*** Data under study ***
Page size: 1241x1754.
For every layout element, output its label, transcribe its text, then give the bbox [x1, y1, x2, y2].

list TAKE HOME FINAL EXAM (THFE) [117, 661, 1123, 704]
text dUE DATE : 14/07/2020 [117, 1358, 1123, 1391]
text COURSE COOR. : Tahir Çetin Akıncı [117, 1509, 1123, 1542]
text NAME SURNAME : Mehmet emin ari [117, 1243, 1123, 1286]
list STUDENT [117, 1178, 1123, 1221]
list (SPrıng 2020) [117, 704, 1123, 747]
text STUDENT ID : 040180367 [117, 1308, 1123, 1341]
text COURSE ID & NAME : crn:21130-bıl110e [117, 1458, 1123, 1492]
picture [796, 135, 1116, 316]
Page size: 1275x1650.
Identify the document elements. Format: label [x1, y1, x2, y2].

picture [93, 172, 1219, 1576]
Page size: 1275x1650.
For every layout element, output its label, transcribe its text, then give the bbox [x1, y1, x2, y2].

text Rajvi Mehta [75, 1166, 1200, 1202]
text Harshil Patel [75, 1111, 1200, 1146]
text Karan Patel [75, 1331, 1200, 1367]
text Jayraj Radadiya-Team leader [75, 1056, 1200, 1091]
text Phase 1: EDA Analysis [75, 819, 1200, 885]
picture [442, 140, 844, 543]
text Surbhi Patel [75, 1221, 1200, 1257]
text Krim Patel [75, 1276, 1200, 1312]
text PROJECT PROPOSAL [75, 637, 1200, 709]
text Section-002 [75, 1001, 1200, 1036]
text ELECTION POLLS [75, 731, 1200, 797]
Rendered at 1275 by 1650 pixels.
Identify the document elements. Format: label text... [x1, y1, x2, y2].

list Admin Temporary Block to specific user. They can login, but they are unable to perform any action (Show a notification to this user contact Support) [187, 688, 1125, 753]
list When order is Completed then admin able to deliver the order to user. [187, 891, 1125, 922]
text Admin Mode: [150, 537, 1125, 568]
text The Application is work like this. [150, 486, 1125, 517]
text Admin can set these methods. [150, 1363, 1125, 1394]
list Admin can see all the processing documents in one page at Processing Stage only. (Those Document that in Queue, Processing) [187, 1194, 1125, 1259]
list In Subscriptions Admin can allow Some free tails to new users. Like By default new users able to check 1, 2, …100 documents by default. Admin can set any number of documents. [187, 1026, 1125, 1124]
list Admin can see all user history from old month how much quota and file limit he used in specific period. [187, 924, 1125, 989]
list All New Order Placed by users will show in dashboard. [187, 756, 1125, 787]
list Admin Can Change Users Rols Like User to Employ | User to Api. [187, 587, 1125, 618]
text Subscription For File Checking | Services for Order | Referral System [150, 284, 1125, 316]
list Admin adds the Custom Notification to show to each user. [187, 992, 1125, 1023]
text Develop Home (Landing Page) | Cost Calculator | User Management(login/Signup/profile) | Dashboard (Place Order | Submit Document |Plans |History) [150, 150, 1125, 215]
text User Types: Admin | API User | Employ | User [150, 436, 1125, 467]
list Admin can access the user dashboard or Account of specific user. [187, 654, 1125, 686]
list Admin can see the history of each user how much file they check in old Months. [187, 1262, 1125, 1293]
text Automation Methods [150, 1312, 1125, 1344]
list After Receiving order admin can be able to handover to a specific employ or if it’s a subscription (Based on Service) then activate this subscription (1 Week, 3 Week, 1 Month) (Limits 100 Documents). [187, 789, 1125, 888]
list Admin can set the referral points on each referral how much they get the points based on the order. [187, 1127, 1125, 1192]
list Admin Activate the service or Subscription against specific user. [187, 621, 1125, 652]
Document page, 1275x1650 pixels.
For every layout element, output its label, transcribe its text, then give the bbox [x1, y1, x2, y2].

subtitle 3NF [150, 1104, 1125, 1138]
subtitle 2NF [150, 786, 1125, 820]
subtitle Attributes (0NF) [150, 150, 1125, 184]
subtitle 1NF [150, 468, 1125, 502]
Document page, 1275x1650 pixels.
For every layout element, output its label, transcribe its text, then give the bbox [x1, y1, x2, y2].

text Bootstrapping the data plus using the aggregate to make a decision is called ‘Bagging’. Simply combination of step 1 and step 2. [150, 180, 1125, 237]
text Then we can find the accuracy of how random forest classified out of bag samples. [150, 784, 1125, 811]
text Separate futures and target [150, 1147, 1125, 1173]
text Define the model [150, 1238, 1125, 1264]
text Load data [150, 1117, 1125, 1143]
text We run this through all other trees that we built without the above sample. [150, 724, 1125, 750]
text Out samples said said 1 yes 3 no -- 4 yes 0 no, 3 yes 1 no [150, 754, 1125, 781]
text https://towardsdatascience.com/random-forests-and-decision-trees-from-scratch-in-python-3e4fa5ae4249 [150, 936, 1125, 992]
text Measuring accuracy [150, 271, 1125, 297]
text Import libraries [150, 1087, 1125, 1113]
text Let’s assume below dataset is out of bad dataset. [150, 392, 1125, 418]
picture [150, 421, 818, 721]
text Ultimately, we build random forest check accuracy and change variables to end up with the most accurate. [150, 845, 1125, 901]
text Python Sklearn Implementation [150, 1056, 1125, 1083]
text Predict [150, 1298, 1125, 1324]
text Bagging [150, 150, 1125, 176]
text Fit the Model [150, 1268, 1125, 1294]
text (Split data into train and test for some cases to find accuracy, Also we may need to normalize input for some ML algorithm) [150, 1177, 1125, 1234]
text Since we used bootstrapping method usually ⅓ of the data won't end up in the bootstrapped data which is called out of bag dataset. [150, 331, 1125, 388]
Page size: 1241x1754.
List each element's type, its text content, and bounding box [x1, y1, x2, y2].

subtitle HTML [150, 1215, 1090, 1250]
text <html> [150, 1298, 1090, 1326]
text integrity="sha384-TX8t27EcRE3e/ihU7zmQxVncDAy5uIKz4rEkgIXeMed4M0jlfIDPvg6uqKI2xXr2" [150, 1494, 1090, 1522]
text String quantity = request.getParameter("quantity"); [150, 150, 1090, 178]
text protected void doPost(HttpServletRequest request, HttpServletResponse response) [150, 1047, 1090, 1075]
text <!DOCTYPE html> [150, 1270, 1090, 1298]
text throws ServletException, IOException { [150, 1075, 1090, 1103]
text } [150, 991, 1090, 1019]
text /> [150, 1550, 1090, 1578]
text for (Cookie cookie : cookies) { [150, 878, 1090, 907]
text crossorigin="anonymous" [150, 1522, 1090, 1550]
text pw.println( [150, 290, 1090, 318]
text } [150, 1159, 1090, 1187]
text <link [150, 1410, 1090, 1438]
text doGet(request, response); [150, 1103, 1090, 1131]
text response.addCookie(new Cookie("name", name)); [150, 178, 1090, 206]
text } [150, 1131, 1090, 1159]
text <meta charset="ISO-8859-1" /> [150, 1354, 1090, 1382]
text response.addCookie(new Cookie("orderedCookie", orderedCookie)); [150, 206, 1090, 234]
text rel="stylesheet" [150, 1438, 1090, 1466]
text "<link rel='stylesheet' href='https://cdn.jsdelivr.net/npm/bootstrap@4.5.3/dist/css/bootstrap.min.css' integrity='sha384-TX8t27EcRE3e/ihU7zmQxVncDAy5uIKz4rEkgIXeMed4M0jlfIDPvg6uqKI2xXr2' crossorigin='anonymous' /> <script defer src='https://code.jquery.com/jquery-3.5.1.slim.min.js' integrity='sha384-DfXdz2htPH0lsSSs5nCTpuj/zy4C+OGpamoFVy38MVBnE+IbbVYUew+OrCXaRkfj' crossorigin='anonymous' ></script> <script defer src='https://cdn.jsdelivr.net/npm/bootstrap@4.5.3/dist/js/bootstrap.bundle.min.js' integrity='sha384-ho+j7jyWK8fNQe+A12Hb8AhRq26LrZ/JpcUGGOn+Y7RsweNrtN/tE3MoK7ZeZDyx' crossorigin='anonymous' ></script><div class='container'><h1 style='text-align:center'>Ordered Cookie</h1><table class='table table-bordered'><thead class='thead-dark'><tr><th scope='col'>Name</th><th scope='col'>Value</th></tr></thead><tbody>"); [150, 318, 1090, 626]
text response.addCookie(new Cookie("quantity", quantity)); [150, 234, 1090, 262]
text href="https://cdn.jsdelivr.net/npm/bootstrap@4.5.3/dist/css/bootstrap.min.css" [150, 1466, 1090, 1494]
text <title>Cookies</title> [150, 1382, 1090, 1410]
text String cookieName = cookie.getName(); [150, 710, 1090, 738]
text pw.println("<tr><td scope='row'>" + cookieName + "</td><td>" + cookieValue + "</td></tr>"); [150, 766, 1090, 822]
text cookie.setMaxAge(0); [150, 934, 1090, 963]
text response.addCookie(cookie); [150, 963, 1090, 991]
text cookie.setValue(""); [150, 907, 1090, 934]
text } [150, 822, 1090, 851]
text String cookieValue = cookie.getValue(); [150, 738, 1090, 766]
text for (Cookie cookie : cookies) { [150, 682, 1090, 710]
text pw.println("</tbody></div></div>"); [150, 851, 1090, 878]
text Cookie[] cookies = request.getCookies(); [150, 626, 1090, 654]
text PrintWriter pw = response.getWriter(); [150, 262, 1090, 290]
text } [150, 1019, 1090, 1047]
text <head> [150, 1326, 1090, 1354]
*** End of Data under study ***
• **Action item**
In the entries above, find every line holding the word "subtitle" and copy it out.

• **Solution to the problem**
subtitle 3NF [150, 1104, 1125, 1138]
subtitle 2NF [150, 786, 1125, 820]
subtitle Attributes (0NF) [150, 150, 1125, 184]
subtitle 1NF [150, 468, 1125, 502]
subtitle HTML [150, 1215, 1090, 1250]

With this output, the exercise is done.